SUPPLIED DATA →
<<<<

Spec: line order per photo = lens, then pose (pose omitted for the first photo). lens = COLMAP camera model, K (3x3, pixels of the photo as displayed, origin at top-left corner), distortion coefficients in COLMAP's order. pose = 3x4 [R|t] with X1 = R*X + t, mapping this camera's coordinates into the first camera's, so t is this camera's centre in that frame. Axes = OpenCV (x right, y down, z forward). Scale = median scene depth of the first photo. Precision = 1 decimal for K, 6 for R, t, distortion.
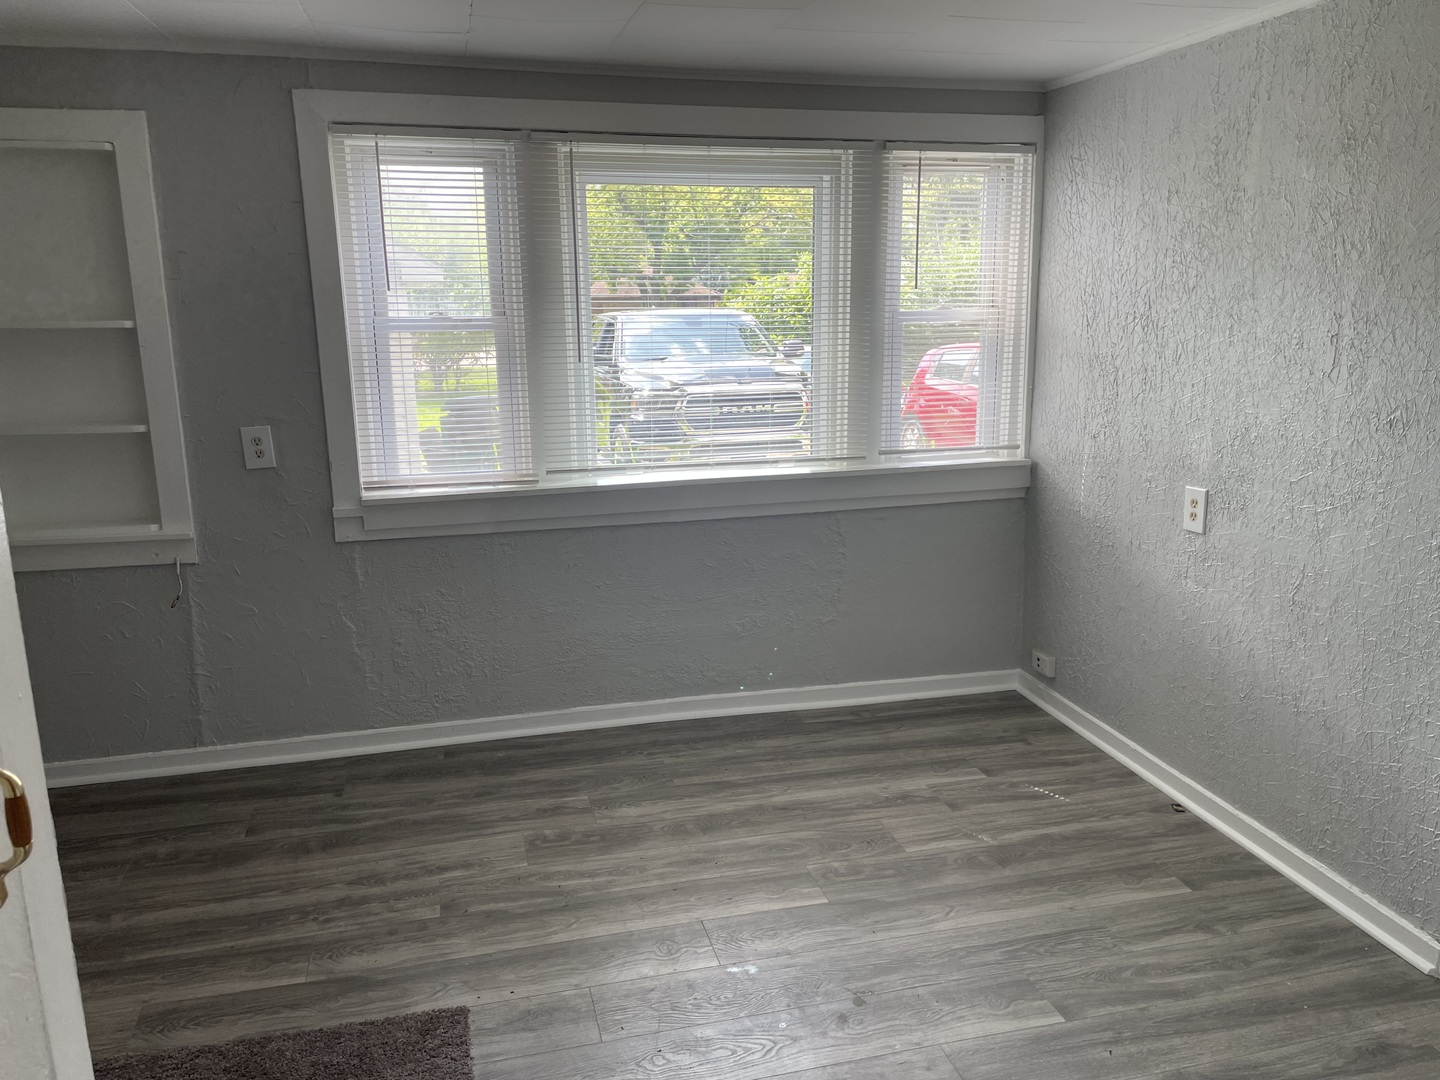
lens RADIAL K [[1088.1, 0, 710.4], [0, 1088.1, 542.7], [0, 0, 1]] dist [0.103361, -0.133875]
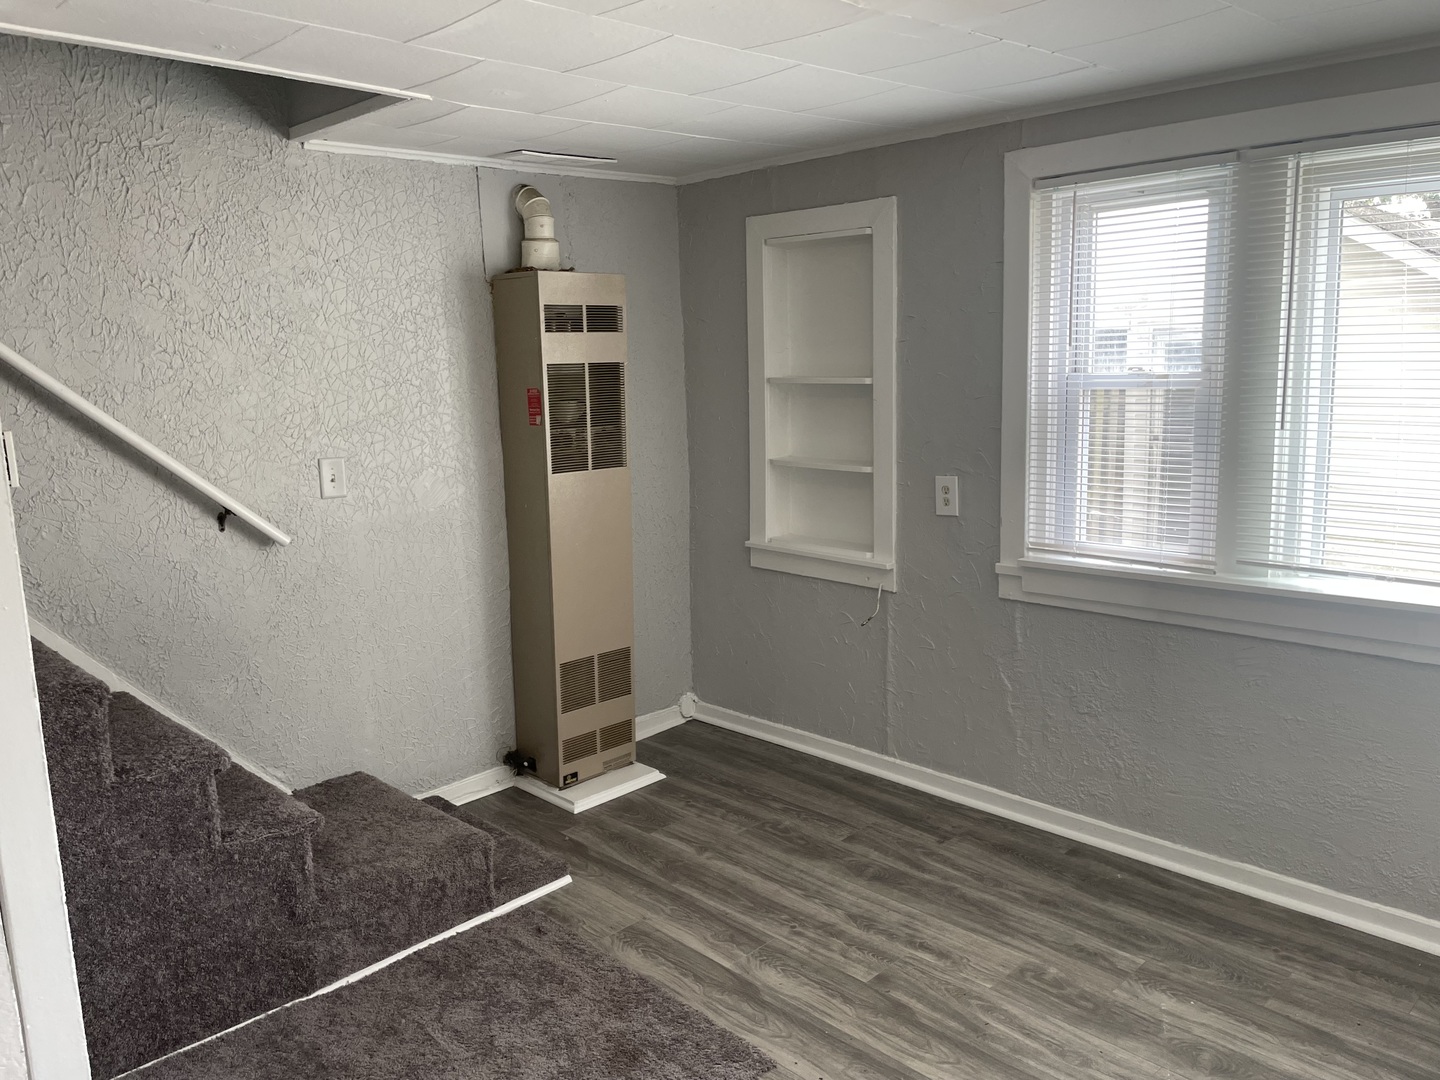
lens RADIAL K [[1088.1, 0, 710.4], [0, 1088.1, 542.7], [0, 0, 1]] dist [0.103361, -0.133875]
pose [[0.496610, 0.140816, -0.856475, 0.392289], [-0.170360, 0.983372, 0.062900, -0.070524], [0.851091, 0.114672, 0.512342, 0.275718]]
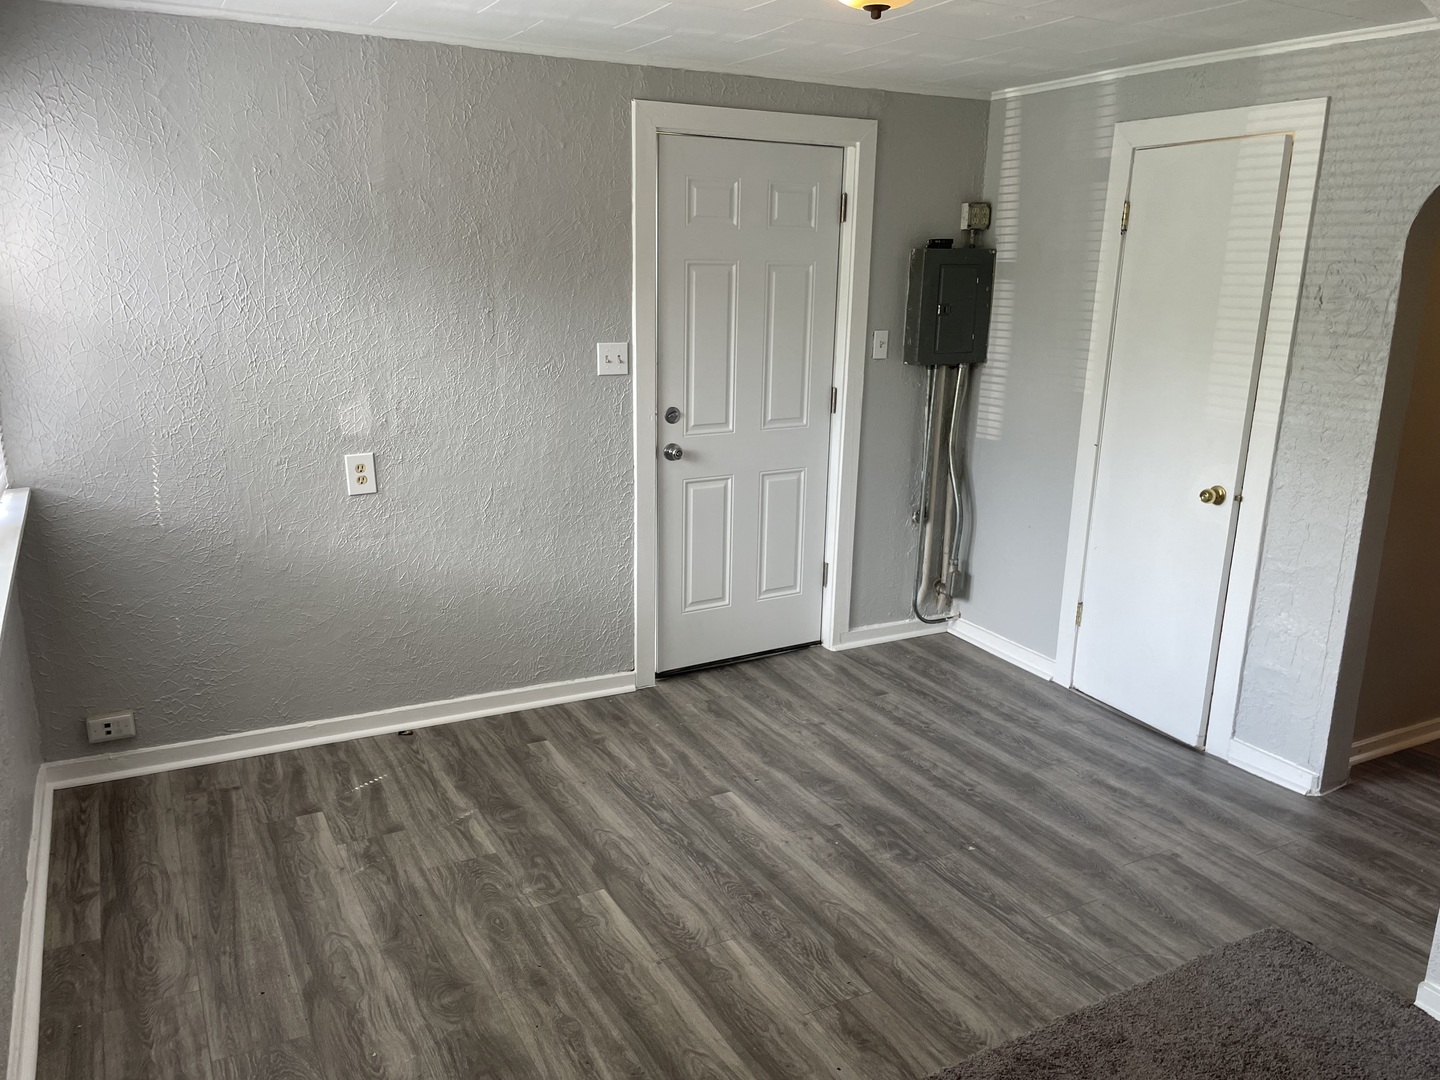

>>>>

PROBLEM DESCRIPTION →
Give back the full data exactly as it reads, but drop the pictures.

TASK RESPONSE →
Spec: line order per photo = lens, then pose (pose omitted for the first photo). lens = COLMAP camera model, K (3x3, pixels of the photo as displayed, origin at top-left corner), distortion coefficients in COLMAP's order. pose = 3x4 [R|t] with X1 = R*X + t, mapping this camera's coordinates into the first camera's, so t is this camera's centre in that frame. Axes = OpenCV (x right, y down, z forward). Scale = median scene depth of the first photo. Precision = 1 decimal for K, 6 for R, t, distortion.
lens RADIAL K [[1088.1, 0, 710.4], [0, 1088.1, 542.7], [0, 0, 1]] dist [0.103361, -0.133875]
lens RADIAL K [[1088.1, 0, 710.4], [0, 1088.1, 542.7], [0, 0, 1]] dist [0.103361, -0.133875]
pose [[0.496610, 0.140816, -0.856475, 0.392289], [-0.170360, 0.983372, 0.062900, -0.070524], [0.851091, 0.114672, 0.512342, 0.275718]]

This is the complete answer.